→ **Aim of the task**
Give back exactly the lines of the entries below from the line with "vfov_deg: 5.4" to the line with "focal_mm: 50", inclusive, and only those.

→ **Information given**
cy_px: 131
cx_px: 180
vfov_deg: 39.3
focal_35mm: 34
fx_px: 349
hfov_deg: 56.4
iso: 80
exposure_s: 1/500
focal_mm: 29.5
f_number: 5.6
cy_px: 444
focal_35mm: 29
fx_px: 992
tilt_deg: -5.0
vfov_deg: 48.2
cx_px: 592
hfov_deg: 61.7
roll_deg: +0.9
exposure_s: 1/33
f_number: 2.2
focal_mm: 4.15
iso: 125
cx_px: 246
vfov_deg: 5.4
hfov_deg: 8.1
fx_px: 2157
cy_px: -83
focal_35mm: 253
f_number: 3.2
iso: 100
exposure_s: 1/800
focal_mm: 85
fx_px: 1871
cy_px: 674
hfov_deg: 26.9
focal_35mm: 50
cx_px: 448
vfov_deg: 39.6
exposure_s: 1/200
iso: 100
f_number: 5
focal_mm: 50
---
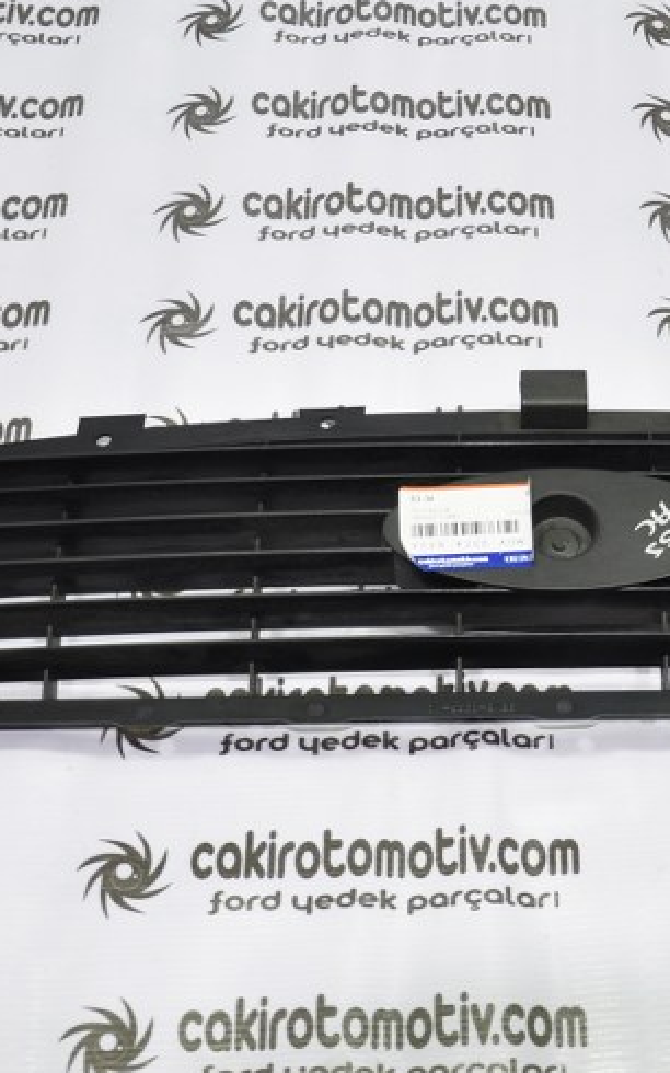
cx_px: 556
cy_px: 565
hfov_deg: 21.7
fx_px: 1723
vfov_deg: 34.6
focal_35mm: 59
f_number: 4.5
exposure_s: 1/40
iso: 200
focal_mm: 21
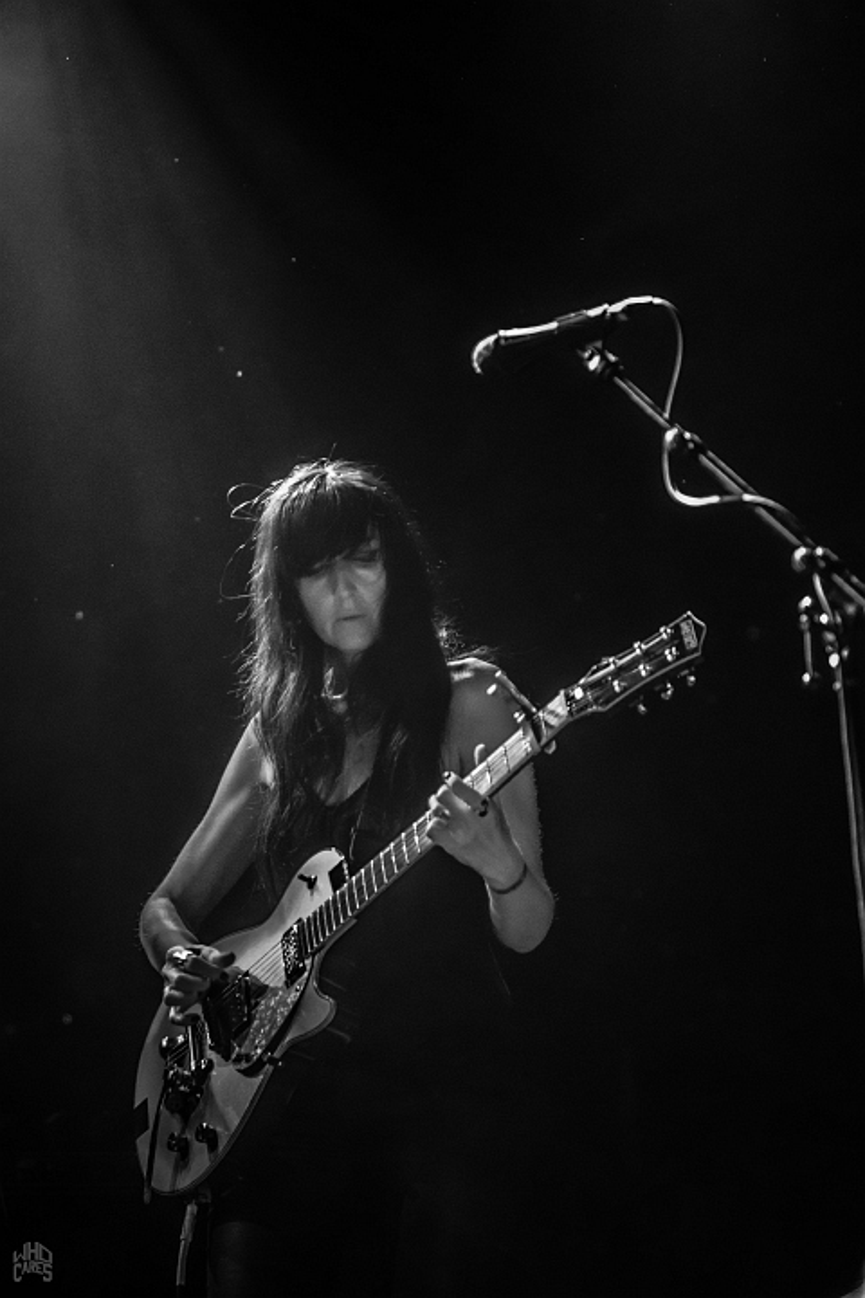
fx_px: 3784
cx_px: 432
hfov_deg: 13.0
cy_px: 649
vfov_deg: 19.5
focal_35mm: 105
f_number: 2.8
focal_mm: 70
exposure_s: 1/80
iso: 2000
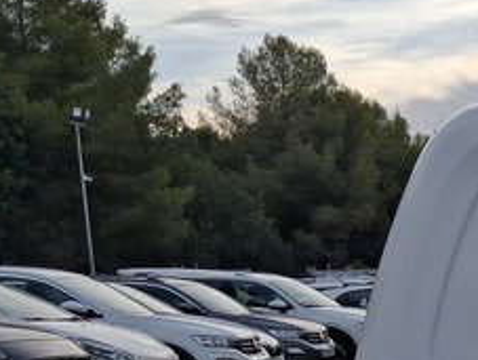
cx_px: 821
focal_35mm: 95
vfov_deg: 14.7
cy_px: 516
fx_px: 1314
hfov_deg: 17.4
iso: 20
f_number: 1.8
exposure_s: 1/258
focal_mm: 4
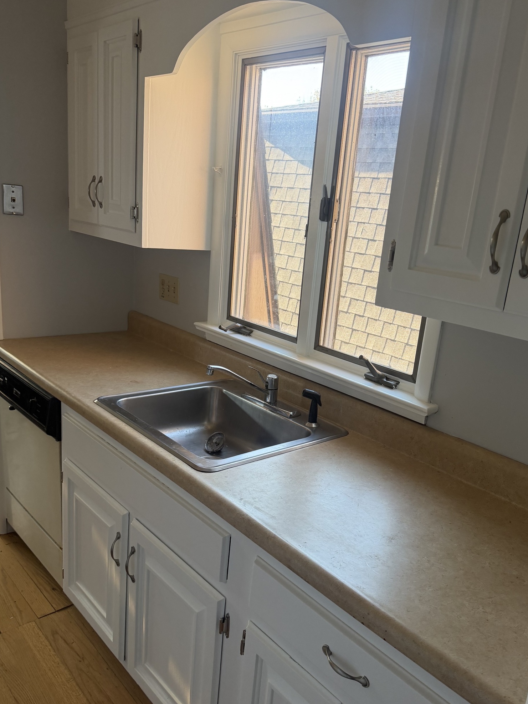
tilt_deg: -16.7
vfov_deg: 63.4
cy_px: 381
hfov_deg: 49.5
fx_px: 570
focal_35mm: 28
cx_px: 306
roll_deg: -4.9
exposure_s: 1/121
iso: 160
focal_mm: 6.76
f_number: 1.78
* * *
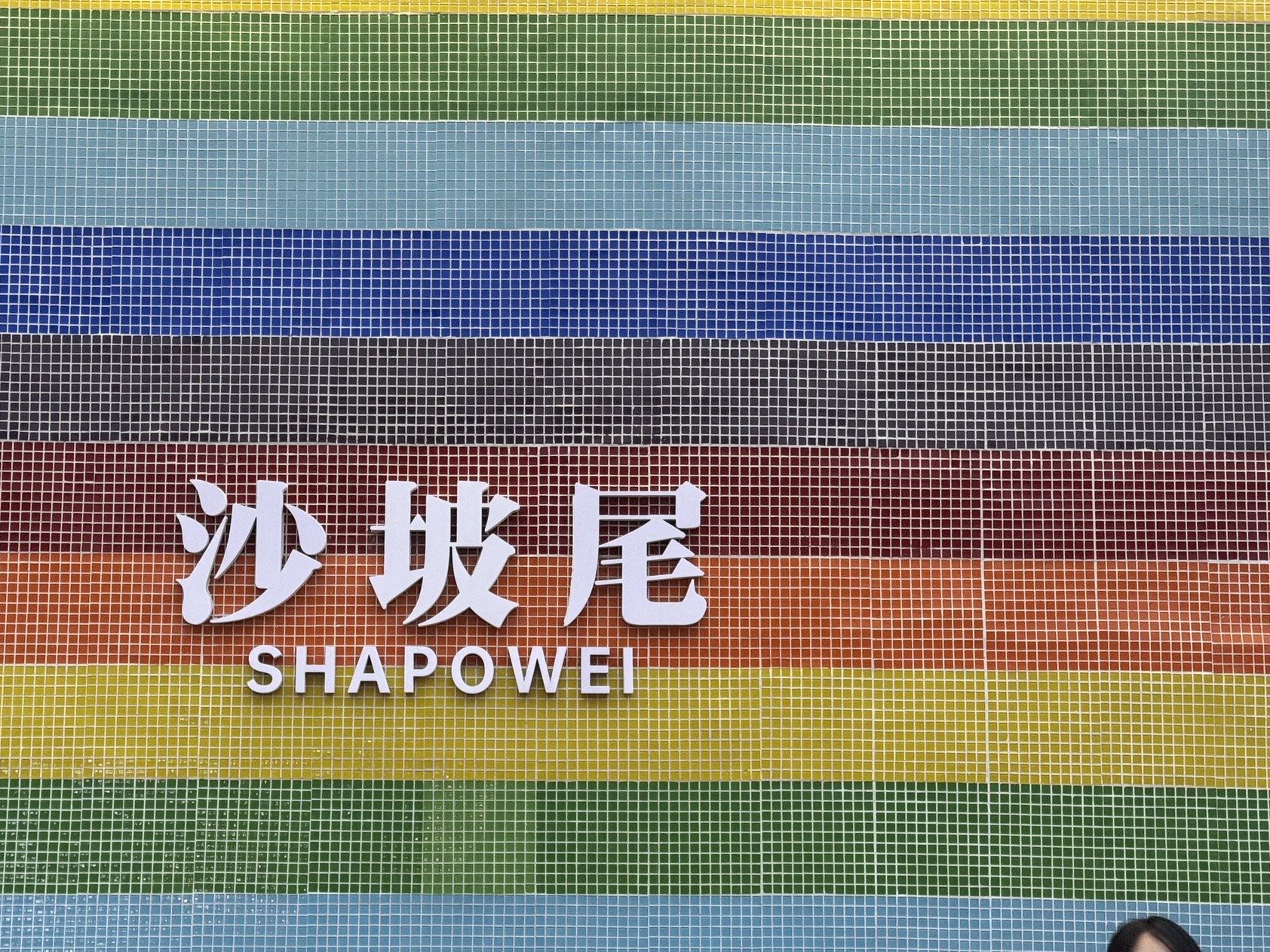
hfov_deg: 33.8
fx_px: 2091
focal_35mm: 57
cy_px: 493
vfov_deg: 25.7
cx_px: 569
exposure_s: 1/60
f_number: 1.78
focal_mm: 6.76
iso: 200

→ **Exercise result**
vfov_deg: 5.4
hfov_deg: 8.1
fx_px: 2157
cy_px: -83
focal_35mm: 253
f_number: 3.2
iso: 100
exposure_s: 1/800
focal_mm: 85
fx_px: 1871
cy_px: 674
hfov_deg: 26.9
focal_35mm: 50
cx_px: 448
vfov_deg: 39.6
exposure_s: 1/200
iso: 100
f_number: 5
focal_mm: 50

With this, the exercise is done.